◆ REQUIREMENT: Reproduce every line of text in the items below verbatim, leaving out the pictures.

◆ INFORMATION PROVIDED:
——————
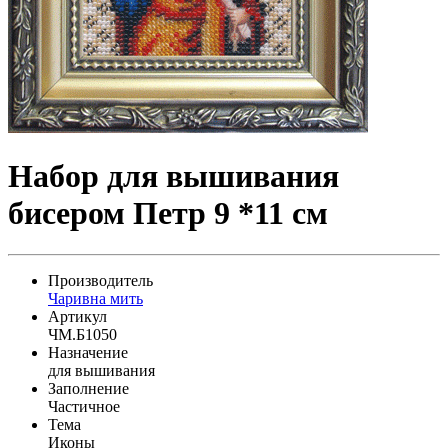
Набор для вышивания
бисером Петр 9 *11 см
Производитель
Чаривна мить
Артикул
ЧМ.Б1050
Назначение
для вышивания
Заполнение
Частичное
Тема
Иконы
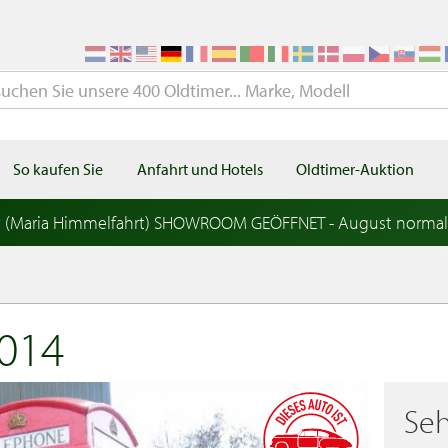
So kaufen Sie
Anfahrt und Hotels
Oldtimer-Auktion
t (Maria Himmelfahrt) SHOWROOM GEÖFFNET - August norma
014
Seh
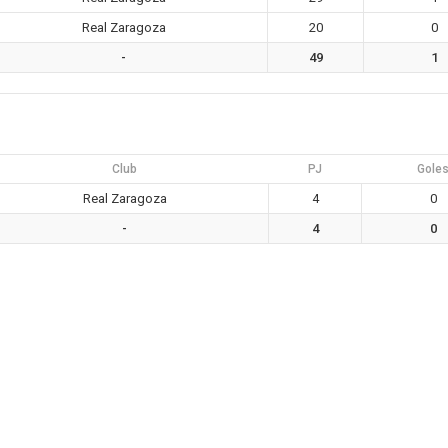
Real Zaragoza
20
0
-
49
1
Club
PJ
Gole
Real Zaragoza
4
0
-
4
0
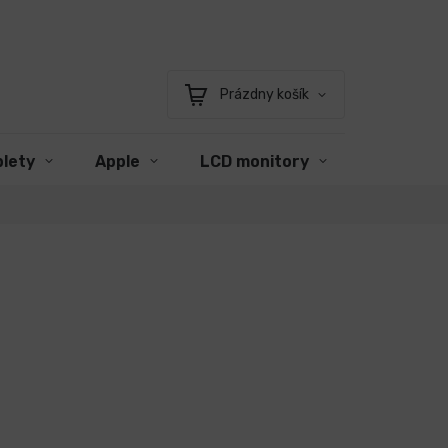
Prázdny košík
Nákupný
košík
blety
Apple
LCD monitory
Príslušen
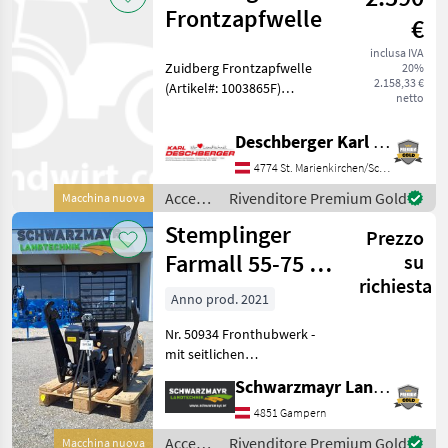
/
Frontzapfwelle
€
Sauter
inclusa IVA
Zuidberg Frontzapfwelle
20%
2.158,33 €
(Artikel#: 1003865F)
netto
passend zu Steyr Profi /
Profi CVT (Stufe V) und Case
Deschberger Karl Landtechnik GesmbH & Co KG
IH Maxxum / Maxxum CVX
(Stufe V) mit original
4774 St. Marienkirchen/Schärding
Fronthydraulik; OHNE
Accessori
Rivenditore Premium Gold
Macchina nuova
per
Stemplinger
Prezzo
trattore
/
Farmall 55-75 C
su
Zuidberg
richiesta
Fronthubwerk
Anno prod. 2021
Nr. 50934 Fronthubwerk -
mit seitlichen
Abstützungen - mit
Schwarzmayr Landtechnik GmbH - Gampern
Fanghacken Kat 2 - mit
Frontoberlenker - mit DW
4851 Gampern
Hubzylinder mit
Accessori
Rivenditore Premium Gold
Macchina nuova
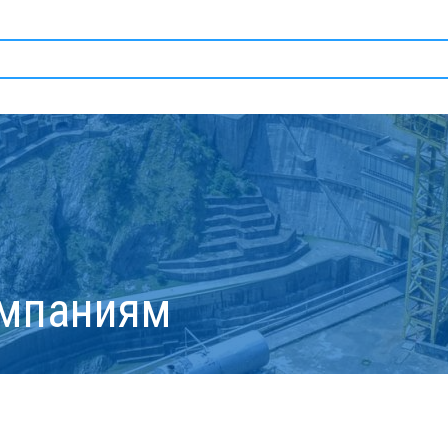
омпаниям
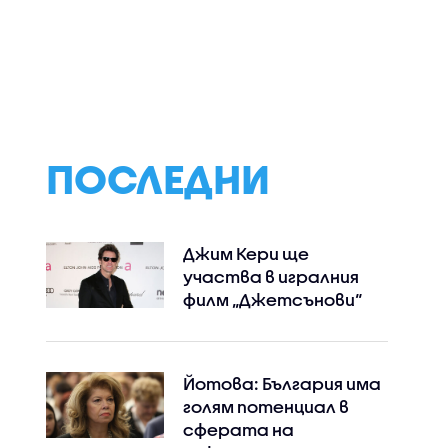
Инж. Иван Иванов:
Спортни новини
еагират
Ниските нива на
(06.08.2026 - об
Дунав са последица
от климатичните
промени, такива
явления ще
зачестяват
ПОСЛЕДНИ
Джим Кери ще
участва в игралния
филм „Джетсънови“
Йотова: България има
голям потенциал в
сферата на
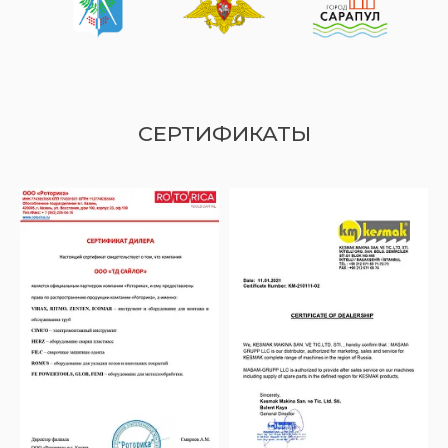
СЕРТИФИКАТЫ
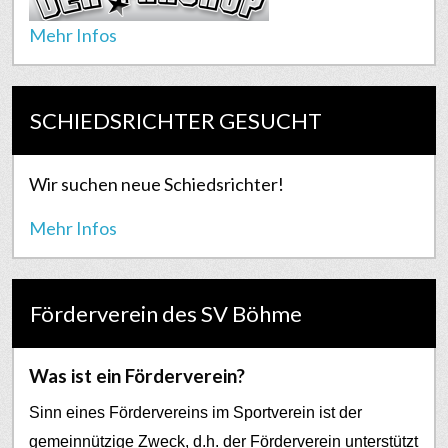
Mehr Infos
SCHIEDSRICHTER GESUCHT
Wir suchen neue Schiedsrichter!
Mehr Infos
Förderverein des SV Böhme
Was ist ein Förderverein?
Sinn eines Fördervereins im Sportverein ist der
gemeinnützige Zweck, d.h. der Förderverein unterstützt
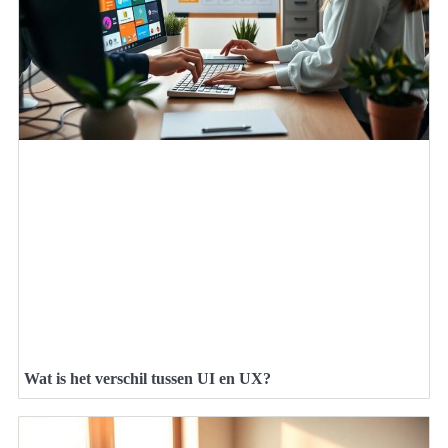
Wat is het verschil tussen UI en UX?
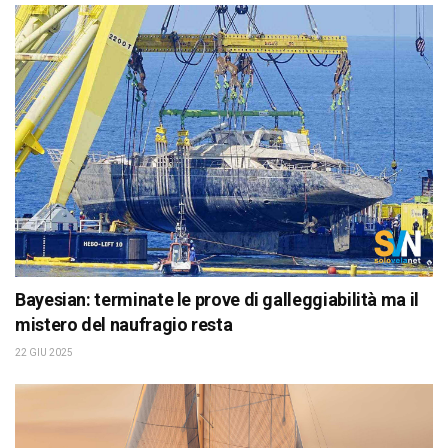
Bayesian: terminate le prove di galleggiabilità ma il
mistero del naufragio resta
22 GIU 2025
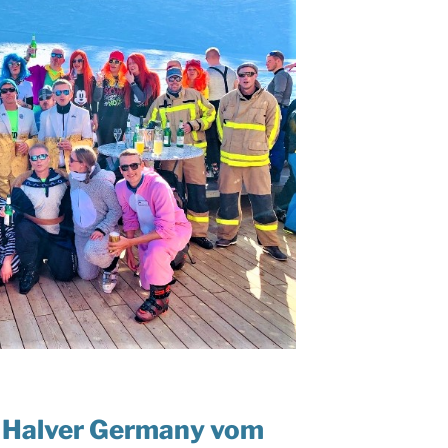
in Halver Germany vom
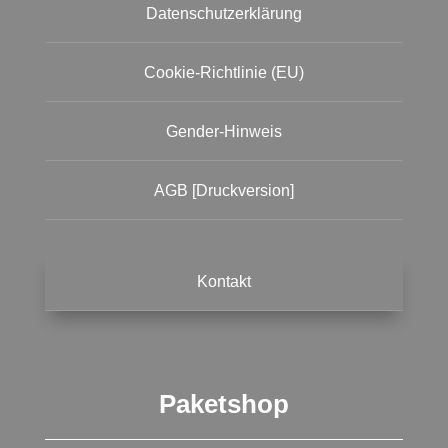
Datenschutzerklärung
Cookie-Richtlinie (EU)
Gender-Hinweis
AGB [Druckversion]
Kontakt
Paketshop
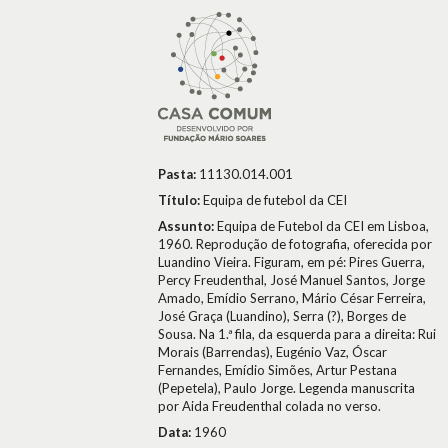
Pasta:
11130.014.001
Título:
Equipa de futebol da CEI
Assunto:
Equipa de Futebol da CEI em Lisboa,
1960. Reprodução de fotografia, oferecida por
Luandino Vieira. Figuram, em pé: Pires Guerra,
Percy Freudenthal, José Manuel Santos, Jorge
Amado, Emídio Serrano, Mário César Ferreira,
José Graça (Luandino), Serra (?), Borges de
Sousa. Na 1.ª fila, da esquerda para a direita: Rui
Morais (Barrendas), Eugénio Vaz, Óscar
Fernandes, Emídio Simões, Artur Pestana
(Pepetela), Paulo Jorge. Legenda manuscrita
por Aida Freudenthal colada no verso.
Data:
1960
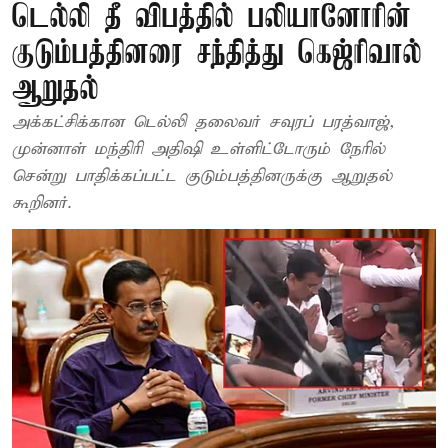
டெல்லி தீ விபத்தில் பலியானோரின்
குடும்பத்தினரை சந்தித்து கெஜ்ரிவால்
ஆறுதல்
அக்கட்சிக்கான டெல்லி தலைவர் சவுரப் பரத்வாஜ்,
முன்னாள் மந்திரி அதிஷி உள்ளிட்டோரும் நேரில்
சென்று பாதிக்கப்பட்ட குடும்பத்தினருக்கு ஆறுதல்
கூறினர்.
——————
◆ EXERCISE RESULT:
Набор для вышивания
бисером Петр 9 *11 см
Производитель
Чаривна мить
Артикул
ЧМ.Б1050
Назначение
для вышивания
Заполнение
Частичное
Тема
Иконы
So kaufen Sie
Anfahrt und Hotels
Oldtimer-Auktion
t (Maria Himmelfahrt) SHOWROOM GEÖFFNET - August norma
014
Seh
Real Zaragoza
20
0
-
49
1
Club
PJ
Gole
Real Zaragoza
4
0
-
4
0
Prázdny košík
Nákupný
košík
blety
Apple
LCD monitory
Príslušen
/
Frontzapfwelle
€
Sauter
inclusa IVA
Zuidberg Frontzapfwelle
20%
2.158,33 €
(Artikel#: 1003865F)
netto
passend zu Steyr Profi /
Profi CVT (Stufe V) und Case
Deschberger Karl Landtechnik GesmbH & Co KG
IH Maxxum / Maxxum CVX
(Stufe V) mit original
4774 St. Marienkirchen/Schärding
Fronthydraulik; OHNE
Accessori
Rivenditore Premium Gold
Macchina nuova
per
Stemplinger
Prezzo
trattore
/
Farmall 55-75 C
su
Zuidberg
richiesta
Fronthubwerk
Anno prod. 2021
Nr. 50934 Fronthubwerk -
mit seitlichen
Abstützungen - mit
Schwarzmayr Landtechnik GmbH - Gampern
Fanghacken Kat 2 - mit
Frontoberlenker - mit DW
4851 Gampern
Hubzylinder mit
Accessori
Rivenditore Premium Gold
Macchina nuova
омпаниям
Инж. Иван Иванов:
Спортни новини
еагират
Ниските нива на
(06.08.2026 - об
Дунав са последица
от климатичните
промени, такива
явления ще
зачестяват
ПОСЛЕДНИ
Джим Кери ще
участва в игралния
филм „Джетсънови“
Йотова: България има
голям потенциал в
сферата на
СЕРТИФИКАТЫ
Mehr Infos
SCHIEDSRICHTER GESUCHT
Wir suchen neue Schiedsrichter!
Mehr Infos
Förderverein des SV Böhme
Was ist ein Förderverein?
Sinn eines Fördervereins im Sportverein ist der
gemeinnützige Zweck, d.h. der Förderverein unterstützt
Wat is het verschil tussen UI en UX?
Bayesian: terminate le prove di galleggiabilità ma il
mistero del naufragio resta
22 GIU 2025
in Halver Germany vom
Datenschutzerklärung
Cookie-Richtlinie (EU)
Gender-Hinweis
AGB [Druckversion]
Kontakt
Paketshop
Pasta:
11130.014.001
Título:
Equipa de futebol da CEI
Assunto:
Equipa de Futebol da CEI em Lisboa,
1960. Reprodução de fotografia, oferecida por
Luandino Vieira. Figuram, em pé: Pires Guerra,
Percy Freudenthal, José Manuel Santos, Jorge
Amado, Emídio Serrano, Mário César Ferreira,
José Graça (Luandino), Serra (?), Borges de
Sousa. Na 1.ª fila, da esquerda para a direita: Rui
Morais (Barrendas), Eugénio Vaz, Óscar
Fernandes, Emídio Simões, Artur Pestana
(Pepetela), Paulo Jorge. Legenda manuscrita
por Aida Freudenthal colada no verso.
Data:
1960
டெல்லி தீ விபத்தில் பலியானோரின்
குடும்பத்தினரை சந்தித்து கெஜ்ரிவால்
ஆறுதல்
அக்கட்சிக்கான டெல்லி தலைவர் சவுரப் பரத்வாஜ்,
முன்னாள் மந்திரி அதிஷி உள்ளிட்டோரும் நேரில்
சென்று பாதிக்கப்பட்ட குடும்பத்தினருக்கு ஆறுதல்
கூறினர்.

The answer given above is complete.